Thursday, July 21, 2005

Scale Fish not Trades

I have from time to time worked on different scaling into methods for my trading systems. For those not familiar with scaling into trades it involves adding to an existing position based on some condition met. The condition could be a new equity high, a new break-through in the price of the security, or whatever you can imagine. But, aye, there's your first clue.

Condition? Entry? Why this sounds like a new trading system to me. And that's just exactly what this is. Anytime you add a position...you are initiating a brand new trade. With new conditions, rules, entries, exits, etc. Let's put this into system terms.

You are trading one system and enter a trade for 100 shares of stock XYZ. If you want to scale into XYZ again with another 100 shares...the first thing you should ask yourself is what condition will need to be met in order to buy another 100 shares? And with this means testing different entry methods. Seriously, what are you doing when you begin to explore entry methods? You got it...creating a new system. Sure, you may be using your original system as a filter for the trade. But, don't limit yourself to the same exit and position sizing rules as the original system. And don't limit your original system to the position sizing rules of this new one. If it's true you're finding success with scaling into a stock 2 or 3 times. Maybe, just maybe, you need to rethink your existing system's entry rules.

Think about it. If you're creating a trading system and you have thrown the kitchen sink at testing different entry methods to obtain the best possible entry point in the stock. Then why would you short-change yourself with your position sizing strategy by cutting it in half, thirds, or worse yet...quarters? If you honestly think you're served better by not loading the full deck at the first entry point and better waiting to get fully loaded at the 2nd, 3rd, or 4th entry point...then possibly you'd be better off just using those conditions as filters to your system and wait to pull the trigger until all those conditions are met. Understand?

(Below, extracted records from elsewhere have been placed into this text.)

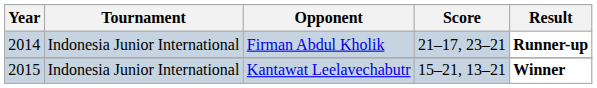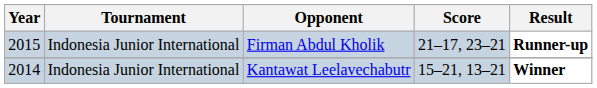Firman Abdul Kholik | Year: 2014 -> 2015
Kantawat Leelavechabutr | Year: 2015 -> 2014
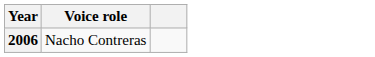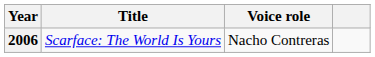+ column: Title | Scarface: The World Is Yours
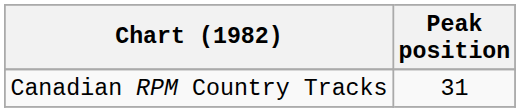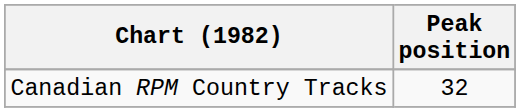Canadian RPM Country Tracks | Peak position: 31 -> 32
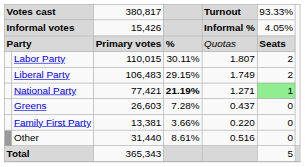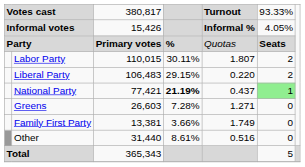Liberal Party | column 5: 1.749 -> 0.220
National Party | column 5: 1.271 -> 0.437
Greens | column 5: 0.437 -> 1.271
Family First Party | column 5: 0.220 -> 1.749
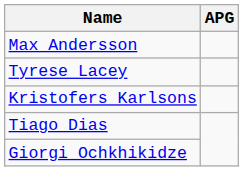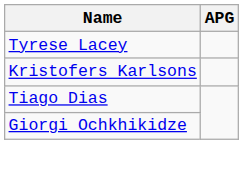- row: Max Andersson
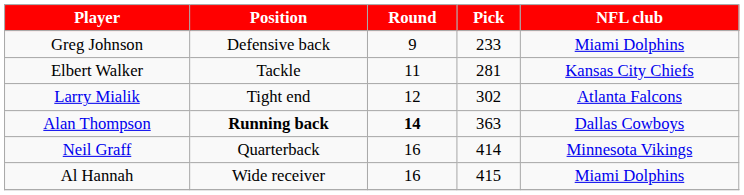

Don't get your feathers ruffled by my comments. I have heard from countless traders that scaling into positions changed their lives and they found great success this way. And due to this I have tested and retested scaling into trades in all my systems. And on every system I have created...scaling into a trade produced mixed results. Not one garnered better results than the original non-scaling method. But, like I said, my original method was already tested for the optimal entry point. So, it's safe to assume that cutting my position size would only worsen the performance of the system. And add a 2nd, 3rd, or 4th level of complexity.

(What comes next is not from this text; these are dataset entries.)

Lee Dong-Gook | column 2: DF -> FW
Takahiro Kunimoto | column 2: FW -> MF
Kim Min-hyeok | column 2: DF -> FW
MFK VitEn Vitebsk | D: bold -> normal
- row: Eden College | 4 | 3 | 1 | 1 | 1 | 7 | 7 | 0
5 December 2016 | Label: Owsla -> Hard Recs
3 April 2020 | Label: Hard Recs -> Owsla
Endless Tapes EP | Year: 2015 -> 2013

Let's get serious about this...look at the trades you scaled. Put the pencil to the paper and determine what scaling did to you and your money. Don't pick just one trade that was a winner. Pick several...at least 25 seperate trades. 50 trades would be even better.

Calculate what would have happened if you didn't scale at all and had your full position on from the first entry. If you did better then you're trading the best entry and why short-change? If you did worse then go a step further...calculate what would have happened if you didn't take the first entry at all...just used that as a filter for the 2nd entry and that's where you had you're full position on. Yes, this would mean some trades from that series wouldn't have been taken due to the filter. That's okay...that's just what a filter is. Screens your entries for the best possible point. Take this exercise as far as your scales go.

One last thing in regard to the exercise I gave you. You may well find that you have two or three valid systems on your hands rather than just the one after analyzing your past trades. If this is the case...spend some time seperating these systems, devising new exit rules & position strategies for each. And retest your past trades with the new rules applied.

If after all this, you still find that scaling into trades works better...then more power to you. JKD, dude.

Now, I will tell you where I have found success in scaling. Scaling out of trades. Aye, that's where the true magic lies. Stay tuned to Part II where I discuss how scaling out of trades can improve winning percentage, drawdown, net profit, and more.

Are you wondering where the Aye's are coming from? Well, I've read a book recently that is off the hook. Hawke by Ted Bell. One of those novels that grab you in the first few pages and don't let go! It's about a bad-ass British dude that is a descendent of Blackhawke, the pirate. There's boats, treasure, sharks, the Caribbean, nuclear submarines, Navy Seals, and even Castro himself. It'd make a great movie.

Another good summer read is a book I bought my wife a few weeks ago. The Summer I Dared by Barbara Delinsky. Again with the ocean stuff but this time covers Maine and the lobstermen, father and son, mother and daughter, and I'll admit some more sappy stuff. But, hey, it's good. I really enjoyed the description of the lobster business and the people who live up in Maine. My wife's favorite passage in the book is the following: "Real intelligence is like a river; the deeper it is, the less noise it makes."

My favorite passage was when father was speaking to son, "Barely a third of my high school class went to college, and none of those applied to the ones I did. That gave me an edge in the admissions process. Apply to different schools from those your friends choose. Pick ones you like. Don't be pressured by anyone else, not by me or your mother or the college counselor, and certainly not by your friends. Here's your chance to do what you want, for a change. Go for it." Yep, that's me...always looking for the independent view...even in a sappy novel. :)

And last but certainly not least. Get a load of this...the 2006 Dodge Charger! Talk about American marketing hard at work! And the worst part??? I want one!!! Ha ha.